→ **TASK**: Across the whole listing, copy out every line that includes the string "endmodule".

→ **DATA**:
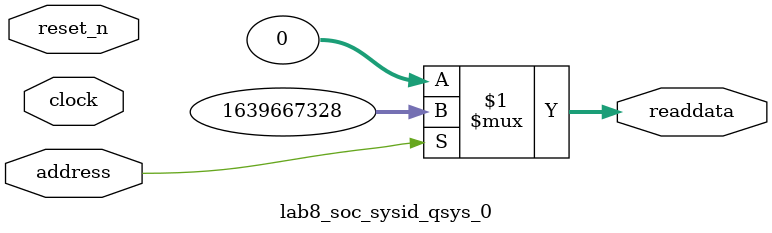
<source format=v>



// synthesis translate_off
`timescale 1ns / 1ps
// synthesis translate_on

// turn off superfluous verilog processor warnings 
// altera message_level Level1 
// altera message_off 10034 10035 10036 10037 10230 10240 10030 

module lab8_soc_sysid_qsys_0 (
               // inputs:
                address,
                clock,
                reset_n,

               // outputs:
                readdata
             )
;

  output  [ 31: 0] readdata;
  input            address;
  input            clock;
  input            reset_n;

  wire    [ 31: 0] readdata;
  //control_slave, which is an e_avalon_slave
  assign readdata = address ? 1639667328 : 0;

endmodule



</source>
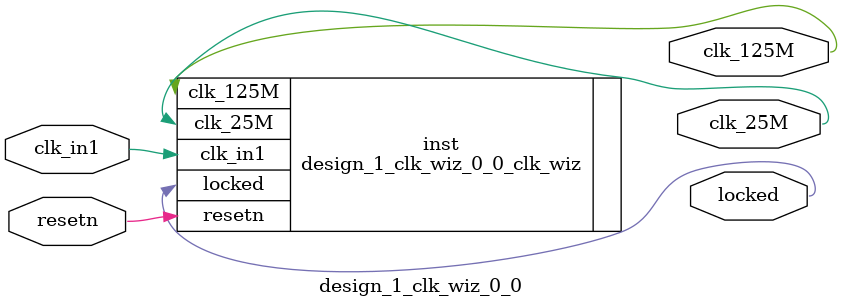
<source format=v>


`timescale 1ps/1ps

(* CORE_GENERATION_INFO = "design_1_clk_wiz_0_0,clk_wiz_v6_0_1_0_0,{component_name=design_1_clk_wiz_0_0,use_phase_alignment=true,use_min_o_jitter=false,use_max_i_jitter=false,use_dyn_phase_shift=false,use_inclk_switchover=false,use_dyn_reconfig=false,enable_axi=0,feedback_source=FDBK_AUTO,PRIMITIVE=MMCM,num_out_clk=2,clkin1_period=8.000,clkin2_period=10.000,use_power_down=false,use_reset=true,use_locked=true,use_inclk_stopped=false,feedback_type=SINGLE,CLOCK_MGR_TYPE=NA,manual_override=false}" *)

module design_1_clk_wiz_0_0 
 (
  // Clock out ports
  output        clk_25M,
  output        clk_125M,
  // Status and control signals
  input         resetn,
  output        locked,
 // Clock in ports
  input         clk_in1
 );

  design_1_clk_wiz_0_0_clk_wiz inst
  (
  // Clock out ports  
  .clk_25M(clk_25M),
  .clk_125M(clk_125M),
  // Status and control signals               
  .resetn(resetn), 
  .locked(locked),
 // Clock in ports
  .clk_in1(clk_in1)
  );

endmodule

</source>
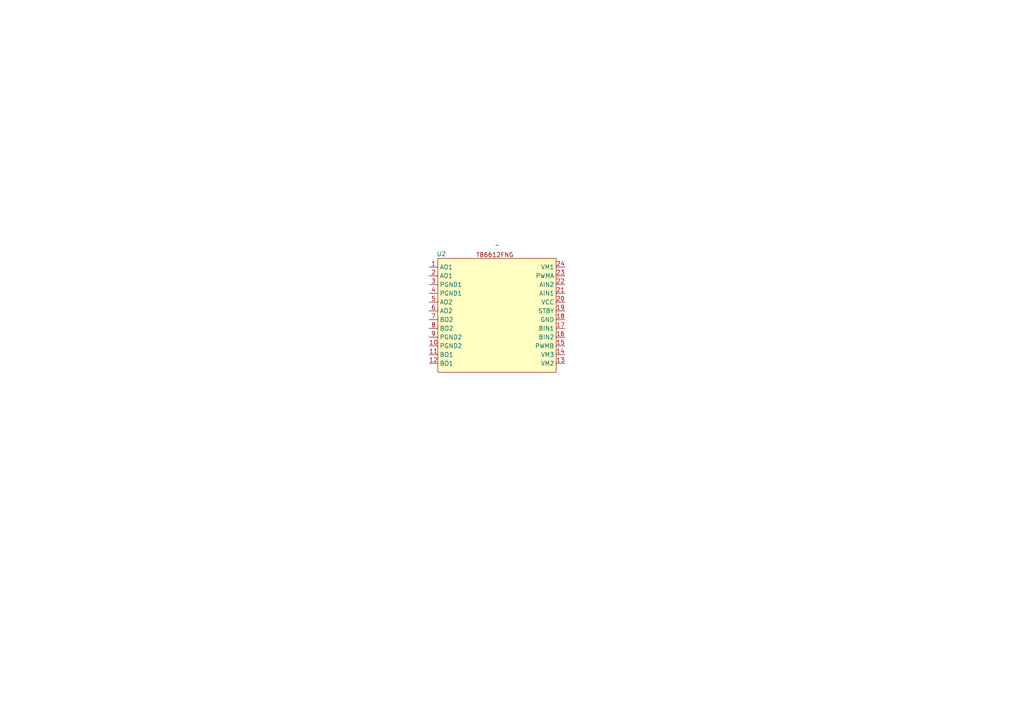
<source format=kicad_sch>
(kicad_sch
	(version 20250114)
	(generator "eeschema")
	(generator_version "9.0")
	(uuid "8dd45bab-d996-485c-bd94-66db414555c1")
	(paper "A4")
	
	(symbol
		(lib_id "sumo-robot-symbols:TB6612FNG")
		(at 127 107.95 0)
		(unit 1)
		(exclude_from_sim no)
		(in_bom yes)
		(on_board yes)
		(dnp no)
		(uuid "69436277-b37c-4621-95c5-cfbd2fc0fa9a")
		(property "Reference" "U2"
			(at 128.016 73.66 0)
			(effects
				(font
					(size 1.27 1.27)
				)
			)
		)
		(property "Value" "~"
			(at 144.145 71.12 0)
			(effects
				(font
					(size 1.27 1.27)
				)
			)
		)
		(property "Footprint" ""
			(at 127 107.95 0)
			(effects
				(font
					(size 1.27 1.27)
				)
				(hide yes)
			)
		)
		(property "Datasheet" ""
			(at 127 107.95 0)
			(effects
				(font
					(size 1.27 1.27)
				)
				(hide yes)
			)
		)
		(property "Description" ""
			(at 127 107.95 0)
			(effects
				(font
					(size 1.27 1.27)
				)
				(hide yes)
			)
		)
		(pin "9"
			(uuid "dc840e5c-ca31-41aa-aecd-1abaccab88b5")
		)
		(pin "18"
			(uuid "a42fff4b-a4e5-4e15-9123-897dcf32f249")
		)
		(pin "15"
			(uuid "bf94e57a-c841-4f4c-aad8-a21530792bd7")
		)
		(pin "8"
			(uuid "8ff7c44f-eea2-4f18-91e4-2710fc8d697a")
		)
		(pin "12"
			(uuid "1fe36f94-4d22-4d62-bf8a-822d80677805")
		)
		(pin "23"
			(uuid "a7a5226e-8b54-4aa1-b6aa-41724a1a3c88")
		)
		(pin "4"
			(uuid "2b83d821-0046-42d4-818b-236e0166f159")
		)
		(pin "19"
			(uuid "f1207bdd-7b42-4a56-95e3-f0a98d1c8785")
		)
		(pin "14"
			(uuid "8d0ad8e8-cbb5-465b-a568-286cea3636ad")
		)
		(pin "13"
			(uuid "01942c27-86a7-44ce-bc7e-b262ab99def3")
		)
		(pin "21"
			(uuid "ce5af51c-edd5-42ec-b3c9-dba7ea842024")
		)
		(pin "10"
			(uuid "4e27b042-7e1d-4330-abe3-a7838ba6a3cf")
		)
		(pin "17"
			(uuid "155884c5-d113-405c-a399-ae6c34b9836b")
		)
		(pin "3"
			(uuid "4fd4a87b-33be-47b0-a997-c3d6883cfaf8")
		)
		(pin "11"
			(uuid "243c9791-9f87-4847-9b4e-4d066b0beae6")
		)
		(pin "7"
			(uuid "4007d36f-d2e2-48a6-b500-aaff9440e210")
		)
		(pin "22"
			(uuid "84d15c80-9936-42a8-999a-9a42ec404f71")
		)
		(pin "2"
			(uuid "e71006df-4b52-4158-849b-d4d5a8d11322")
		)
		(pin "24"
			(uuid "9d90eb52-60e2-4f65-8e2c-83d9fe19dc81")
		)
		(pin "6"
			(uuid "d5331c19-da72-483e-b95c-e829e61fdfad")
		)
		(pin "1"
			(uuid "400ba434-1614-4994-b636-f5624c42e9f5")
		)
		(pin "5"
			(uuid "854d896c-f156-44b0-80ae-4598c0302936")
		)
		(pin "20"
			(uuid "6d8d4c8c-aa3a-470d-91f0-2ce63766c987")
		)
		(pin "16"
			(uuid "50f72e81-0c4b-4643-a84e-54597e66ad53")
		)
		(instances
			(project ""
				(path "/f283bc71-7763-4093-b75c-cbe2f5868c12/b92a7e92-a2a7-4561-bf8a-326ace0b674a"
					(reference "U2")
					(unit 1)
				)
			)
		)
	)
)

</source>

...

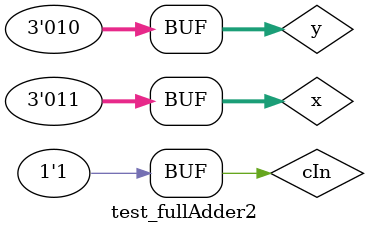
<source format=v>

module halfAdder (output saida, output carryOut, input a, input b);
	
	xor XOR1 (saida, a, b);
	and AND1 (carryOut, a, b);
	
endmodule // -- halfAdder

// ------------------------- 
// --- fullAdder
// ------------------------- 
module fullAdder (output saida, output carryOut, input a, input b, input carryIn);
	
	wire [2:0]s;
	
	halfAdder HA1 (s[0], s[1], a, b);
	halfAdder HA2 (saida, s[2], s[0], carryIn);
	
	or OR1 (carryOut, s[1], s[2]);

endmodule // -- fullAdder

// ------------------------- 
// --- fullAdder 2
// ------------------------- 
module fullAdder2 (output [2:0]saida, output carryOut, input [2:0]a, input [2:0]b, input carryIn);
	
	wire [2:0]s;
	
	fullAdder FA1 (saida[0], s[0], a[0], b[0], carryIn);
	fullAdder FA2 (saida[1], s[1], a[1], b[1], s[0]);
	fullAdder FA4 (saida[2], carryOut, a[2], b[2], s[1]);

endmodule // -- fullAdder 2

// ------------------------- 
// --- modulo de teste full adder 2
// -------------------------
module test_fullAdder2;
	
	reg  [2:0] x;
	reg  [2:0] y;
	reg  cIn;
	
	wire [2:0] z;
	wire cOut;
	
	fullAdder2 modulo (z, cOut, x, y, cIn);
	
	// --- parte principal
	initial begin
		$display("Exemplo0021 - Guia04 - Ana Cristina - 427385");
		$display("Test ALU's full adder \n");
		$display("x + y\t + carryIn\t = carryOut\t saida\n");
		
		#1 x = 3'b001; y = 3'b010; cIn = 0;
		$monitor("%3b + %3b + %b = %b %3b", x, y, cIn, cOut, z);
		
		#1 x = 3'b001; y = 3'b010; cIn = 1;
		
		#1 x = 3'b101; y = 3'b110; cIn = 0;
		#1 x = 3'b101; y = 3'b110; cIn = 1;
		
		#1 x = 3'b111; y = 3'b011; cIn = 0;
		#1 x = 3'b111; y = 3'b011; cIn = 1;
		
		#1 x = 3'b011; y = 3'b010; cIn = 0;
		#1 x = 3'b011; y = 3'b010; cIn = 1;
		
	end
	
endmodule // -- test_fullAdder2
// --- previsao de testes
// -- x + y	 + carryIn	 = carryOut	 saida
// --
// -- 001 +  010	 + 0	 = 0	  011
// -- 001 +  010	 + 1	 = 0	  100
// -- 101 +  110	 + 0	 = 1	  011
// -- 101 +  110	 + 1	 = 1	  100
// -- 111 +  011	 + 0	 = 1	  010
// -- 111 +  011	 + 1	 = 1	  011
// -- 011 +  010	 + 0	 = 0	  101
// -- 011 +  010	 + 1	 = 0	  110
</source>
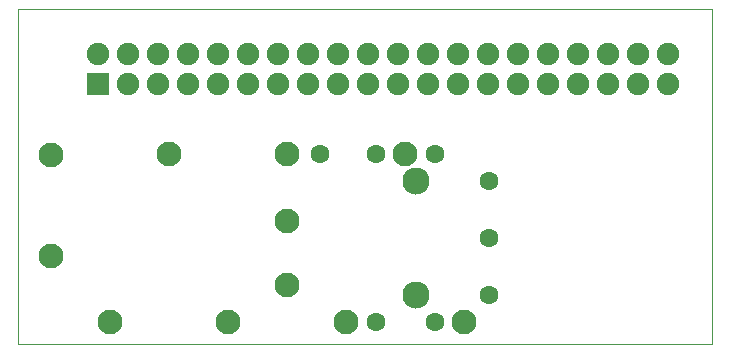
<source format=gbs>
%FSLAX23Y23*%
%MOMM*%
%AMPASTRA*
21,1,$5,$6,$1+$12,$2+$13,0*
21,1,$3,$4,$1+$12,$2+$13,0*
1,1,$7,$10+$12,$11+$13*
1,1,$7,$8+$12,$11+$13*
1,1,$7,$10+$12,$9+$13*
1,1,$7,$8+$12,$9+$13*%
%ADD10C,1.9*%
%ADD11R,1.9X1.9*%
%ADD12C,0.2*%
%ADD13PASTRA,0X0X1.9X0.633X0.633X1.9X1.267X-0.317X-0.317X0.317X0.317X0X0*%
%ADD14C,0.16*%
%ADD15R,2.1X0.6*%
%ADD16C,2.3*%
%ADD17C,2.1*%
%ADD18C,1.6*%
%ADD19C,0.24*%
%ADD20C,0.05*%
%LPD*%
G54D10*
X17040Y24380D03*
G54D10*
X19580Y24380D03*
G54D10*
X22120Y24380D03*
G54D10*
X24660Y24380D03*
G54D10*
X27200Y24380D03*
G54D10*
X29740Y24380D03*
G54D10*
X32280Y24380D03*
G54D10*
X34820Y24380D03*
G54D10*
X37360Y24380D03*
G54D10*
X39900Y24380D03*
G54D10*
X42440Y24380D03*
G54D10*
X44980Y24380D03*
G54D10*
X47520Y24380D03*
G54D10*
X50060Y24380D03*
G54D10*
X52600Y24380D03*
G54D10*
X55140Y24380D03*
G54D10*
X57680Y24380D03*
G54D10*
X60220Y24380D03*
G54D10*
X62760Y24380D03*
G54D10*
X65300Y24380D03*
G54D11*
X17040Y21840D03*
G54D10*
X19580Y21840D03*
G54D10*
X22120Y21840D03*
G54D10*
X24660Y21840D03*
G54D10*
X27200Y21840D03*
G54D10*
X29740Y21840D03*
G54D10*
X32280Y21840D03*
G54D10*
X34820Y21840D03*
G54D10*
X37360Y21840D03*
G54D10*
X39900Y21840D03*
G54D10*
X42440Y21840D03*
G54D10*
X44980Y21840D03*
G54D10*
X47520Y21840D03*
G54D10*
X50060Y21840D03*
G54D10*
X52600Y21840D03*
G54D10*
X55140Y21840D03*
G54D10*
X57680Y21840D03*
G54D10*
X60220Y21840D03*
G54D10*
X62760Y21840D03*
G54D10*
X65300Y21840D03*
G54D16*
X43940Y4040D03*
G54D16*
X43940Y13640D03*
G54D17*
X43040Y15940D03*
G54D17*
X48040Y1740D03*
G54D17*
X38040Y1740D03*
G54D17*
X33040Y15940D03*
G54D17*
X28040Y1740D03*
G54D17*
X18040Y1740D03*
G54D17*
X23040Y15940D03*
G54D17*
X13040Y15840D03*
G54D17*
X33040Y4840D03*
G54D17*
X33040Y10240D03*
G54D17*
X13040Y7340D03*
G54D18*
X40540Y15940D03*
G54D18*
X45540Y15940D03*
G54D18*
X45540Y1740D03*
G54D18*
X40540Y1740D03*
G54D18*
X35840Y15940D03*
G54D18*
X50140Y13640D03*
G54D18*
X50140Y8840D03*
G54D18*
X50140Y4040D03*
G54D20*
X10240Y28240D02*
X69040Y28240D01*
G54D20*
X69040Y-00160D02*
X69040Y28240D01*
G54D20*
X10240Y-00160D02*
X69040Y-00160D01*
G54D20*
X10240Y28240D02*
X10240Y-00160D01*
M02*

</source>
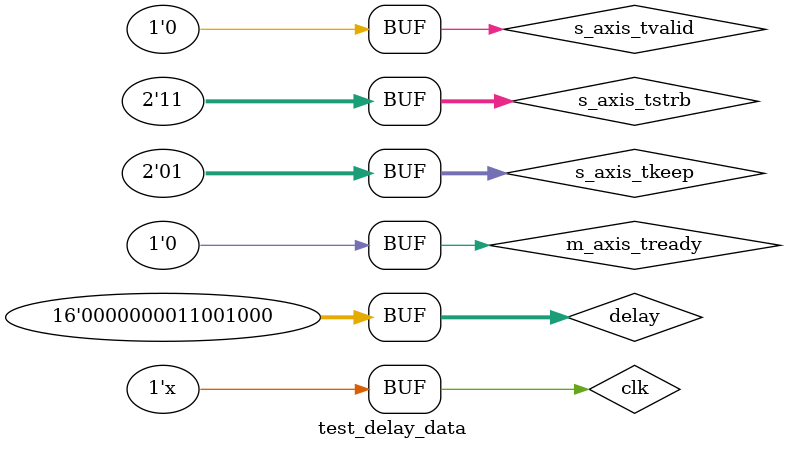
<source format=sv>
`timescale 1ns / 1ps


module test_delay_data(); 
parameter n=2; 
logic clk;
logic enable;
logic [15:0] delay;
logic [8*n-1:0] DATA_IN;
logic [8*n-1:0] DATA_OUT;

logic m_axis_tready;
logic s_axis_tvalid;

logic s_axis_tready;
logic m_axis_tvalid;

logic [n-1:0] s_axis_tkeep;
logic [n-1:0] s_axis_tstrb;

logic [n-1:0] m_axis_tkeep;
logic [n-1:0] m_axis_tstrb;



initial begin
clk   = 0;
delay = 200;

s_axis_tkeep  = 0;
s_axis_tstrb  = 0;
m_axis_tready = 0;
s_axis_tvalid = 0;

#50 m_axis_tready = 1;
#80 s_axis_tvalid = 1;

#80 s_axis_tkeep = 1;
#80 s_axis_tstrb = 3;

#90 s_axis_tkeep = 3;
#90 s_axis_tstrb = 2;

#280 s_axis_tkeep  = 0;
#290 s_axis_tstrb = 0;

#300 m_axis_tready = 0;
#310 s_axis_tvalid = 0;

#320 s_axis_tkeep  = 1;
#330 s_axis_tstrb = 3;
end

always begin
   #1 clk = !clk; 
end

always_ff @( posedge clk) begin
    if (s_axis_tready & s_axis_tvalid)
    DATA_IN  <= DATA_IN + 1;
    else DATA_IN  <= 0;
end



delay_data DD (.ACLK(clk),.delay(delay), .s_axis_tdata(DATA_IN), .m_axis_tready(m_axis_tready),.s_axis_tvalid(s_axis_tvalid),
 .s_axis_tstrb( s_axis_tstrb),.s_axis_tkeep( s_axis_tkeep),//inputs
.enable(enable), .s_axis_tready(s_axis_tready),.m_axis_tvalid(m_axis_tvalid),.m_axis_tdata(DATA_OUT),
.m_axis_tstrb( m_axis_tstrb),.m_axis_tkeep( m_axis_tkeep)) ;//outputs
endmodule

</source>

→ **RESPONSE FOR THIS EXERCISE**:
endmodule
endmodule
endmodule // -- halfAdder
endmodule // -- fullAdder
endmodule // -- fullAdder 2
endmodule // -- test_fullAdder2
endmodule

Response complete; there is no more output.